The lasting relationships between companies, research institutes and universities have helped to build Adlershof into a major destination for optics and photonics during the intervening decades. The Center for Photonics and Optics is one of five major technology centers co-located in Adlershof, housing dozens of optics companies as well as major optics research institutes, such as the Max Born Institute for Nonlinear Optics and Short Pulse Spectroscopy and the Ferdinand-Braun-Institut.

In addition, Humboldt University’s Adlershof campus features an international optical sciences Master’s program. “Many of these students go on to complete their Ph.D. theses at these research institutions,” says Kurt Busch, professor of theoretical optics and photonics at Humboldt University and group leader at the Max Born Institute. “Everyone wins.”

Not only do the students gain from this arrangement, but their professors reap benefits as well. “By adding additional resources to top professorships, through access to labs and fabrication technologies, for example, that perhaps Humboldt couldn’t provide alone,” explains Busch, “the strong interactions between the university and the institutions make it much more attractive to come here.”

This synergistic spirit has another huge upside—funding. According to Busch, Adlershof’s agglomerated setup allows for collaborators to reach the necessary “critical mass” to receive funding. “It’s about trust,” he says. “There are many instances where it is clear that additional resources or expertise will lead to a win­-win situation, and that's why the collaborative spirit is very strong.”

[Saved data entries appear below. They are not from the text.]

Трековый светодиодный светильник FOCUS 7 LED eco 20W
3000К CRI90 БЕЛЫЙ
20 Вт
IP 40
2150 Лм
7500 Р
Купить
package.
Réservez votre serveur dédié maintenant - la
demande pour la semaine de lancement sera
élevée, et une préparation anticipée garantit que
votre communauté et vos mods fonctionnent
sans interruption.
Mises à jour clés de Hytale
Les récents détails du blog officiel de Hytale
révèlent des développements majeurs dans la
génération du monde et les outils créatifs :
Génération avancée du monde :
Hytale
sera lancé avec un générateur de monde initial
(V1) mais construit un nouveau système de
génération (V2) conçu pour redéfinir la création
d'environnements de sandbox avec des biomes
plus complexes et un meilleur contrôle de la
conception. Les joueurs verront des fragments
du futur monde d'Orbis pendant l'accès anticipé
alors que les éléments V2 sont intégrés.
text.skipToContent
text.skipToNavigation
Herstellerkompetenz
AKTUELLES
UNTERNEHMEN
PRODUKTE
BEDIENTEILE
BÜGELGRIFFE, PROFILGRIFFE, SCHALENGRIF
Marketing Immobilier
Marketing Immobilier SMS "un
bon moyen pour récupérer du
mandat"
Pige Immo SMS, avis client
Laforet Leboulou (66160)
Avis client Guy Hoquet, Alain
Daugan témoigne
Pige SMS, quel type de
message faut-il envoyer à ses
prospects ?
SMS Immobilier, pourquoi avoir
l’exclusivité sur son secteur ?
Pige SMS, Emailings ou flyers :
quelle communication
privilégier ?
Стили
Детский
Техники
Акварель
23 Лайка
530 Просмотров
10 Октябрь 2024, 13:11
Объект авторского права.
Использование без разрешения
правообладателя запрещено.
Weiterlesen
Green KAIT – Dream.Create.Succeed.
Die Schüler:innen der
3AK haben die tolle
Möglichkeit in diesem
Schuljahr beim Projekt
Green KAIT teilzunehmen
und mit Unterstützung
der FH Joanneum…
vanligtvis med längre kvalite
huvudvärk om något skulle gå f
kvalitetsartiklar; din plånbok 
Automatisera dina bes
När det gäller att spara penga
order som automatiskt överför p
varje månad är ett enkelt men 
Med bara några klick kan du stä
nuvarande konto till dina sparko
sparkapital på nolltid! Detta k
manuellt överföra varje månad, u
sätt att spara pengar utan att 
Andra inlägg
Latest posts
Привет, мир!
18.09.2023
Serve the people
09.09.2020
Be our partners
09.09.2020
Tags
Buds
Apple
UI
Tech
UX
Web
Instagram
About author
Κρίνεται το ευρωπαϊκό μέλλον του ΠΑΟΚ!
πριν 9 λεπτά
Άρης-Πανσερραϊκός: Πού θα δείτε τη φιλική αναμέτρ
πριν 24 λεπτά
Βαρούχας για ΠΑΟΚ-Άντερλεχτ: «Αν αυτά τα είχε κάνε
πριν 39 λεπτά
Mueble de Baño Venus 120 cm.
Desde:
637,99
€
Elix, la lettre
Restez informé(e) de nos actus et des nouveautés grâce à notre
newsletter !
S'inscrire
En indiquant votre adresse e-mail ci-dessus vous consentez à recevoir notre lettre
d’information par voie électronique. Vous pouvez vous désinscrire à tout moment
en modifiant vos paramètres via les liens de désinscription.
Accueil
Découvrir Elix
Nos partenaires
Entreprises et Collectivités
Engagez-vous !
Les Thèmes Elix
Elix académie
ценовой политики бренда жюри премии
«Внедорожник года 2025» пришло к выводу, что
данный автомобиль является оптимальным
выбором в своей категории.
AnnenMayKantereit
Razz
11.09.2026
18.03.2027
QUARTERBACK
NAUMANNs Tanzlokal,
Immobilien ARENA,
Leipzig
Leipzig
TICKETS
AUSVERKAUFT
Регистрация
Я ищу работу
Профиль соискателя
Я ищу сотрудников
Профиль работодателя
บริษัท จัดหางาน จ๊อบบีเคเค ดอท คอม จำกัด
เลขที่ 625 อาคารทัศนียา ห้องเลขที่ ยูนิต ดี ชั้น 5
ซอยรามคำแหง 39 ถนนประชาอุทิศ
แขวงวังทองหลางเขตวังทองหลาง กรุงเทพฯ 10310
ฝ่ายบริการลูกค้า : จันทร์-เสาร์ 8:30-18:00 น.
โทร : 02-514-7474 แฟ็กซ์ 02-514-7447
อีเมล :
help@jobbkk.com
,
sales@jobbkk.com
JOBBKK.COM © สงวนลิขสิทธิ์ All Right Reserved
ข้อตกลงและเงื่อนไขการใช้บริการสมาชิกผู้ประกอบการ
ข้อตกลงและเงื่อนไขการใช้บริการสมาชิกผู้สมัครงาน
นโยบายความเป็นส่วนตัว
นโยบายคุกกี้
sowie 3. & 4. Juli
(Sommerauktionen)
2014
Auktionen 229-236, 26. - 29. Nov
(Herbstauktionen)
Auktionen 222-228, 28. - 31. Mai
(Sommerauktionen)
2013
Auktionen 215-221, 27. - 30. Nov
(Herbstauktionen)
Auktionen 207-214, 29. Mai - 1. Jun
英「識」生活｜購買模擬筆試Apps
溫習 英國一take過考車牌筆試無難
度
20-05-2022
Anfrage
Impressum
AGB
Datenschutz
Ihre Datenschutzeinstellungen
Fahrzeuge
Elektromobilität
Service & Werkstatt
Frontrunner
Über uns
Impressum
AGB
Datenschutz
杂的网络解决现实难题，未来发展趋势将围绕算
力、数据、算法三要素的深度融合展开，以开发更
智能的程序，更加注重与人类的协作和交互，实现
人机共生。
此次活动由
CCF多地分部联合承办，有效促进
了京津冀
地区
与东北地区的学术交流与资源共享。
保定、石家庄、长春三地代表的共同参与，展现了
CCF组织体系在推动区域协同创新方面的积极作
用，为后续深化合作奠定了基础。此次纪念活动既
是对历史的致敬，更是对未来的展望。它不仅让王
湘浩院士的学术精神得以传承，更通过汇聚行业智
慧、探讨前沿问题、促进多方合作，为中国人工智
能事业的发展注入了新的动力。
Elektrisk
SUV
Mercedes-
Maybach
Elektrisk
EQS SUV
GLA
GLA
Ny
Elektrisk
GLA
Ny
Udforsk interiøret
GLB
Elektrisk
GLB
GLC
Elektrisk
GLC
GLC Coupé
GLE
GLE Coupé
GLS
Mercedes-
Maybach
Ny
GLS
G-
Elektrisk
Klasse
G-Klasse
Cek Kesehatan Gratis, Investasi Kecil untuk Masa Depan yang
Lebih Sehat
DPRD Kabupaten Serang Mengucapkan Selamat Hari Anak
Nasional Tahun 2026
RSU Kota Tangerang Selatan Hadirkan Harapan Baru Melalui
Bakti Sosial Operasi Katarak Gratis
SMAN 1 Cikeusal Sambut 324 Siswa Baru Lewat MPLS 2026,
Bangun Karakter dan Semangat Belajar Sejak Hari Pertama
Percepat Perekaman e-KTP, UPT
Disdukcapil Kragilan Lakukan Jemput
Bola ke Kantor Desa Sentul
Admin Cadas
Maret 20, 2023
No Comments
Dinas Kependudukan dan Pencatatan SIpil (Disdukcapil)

Most important, this symbiosis sparks innovation. “People meet, and they talk, and they just cross-fertilize ideas,” says Ludwig. “They have common challenges, so they sometimes try to solve them together. This environment supports them.” This approach has been successful in the past. In one joint effort, PicoQuant—an optical instruments company—joined forces with the nano-optics group at Humboldt University to develop a physical quantum random-number generator.

Tackling the world’s grand challenges

As for the future, says Ludwig, “the goal is solving the grand challenges of the world.” Two such grand challenges that Adlershof’s optics community is focusing on are clean energy and the environmental impact of CO2. One company, Home Power Solutions, is working toward making homes energy independent by making photovoltaic energy as available in winter as it is in summer. Another company, Graforce Hydro, has developed a process called plasmalysis that breaks down industrial wastewater into oxygen and hydrogen, thereby generating efficient fuel as well as reducing emissions.

Also on the horizon, the long awaited new Berlin Brandenburg Airport, only a 15-minute drive from Adlershof, is slated to open in October 2020. That development should be followed by a new lecture space at Humboldt University within the next five years. With these two advances, says Busch, Adlershof would be poised to host major scientific conferences on its grounds, which would “hopefully bolster the visibility of Adlershof as a whole.”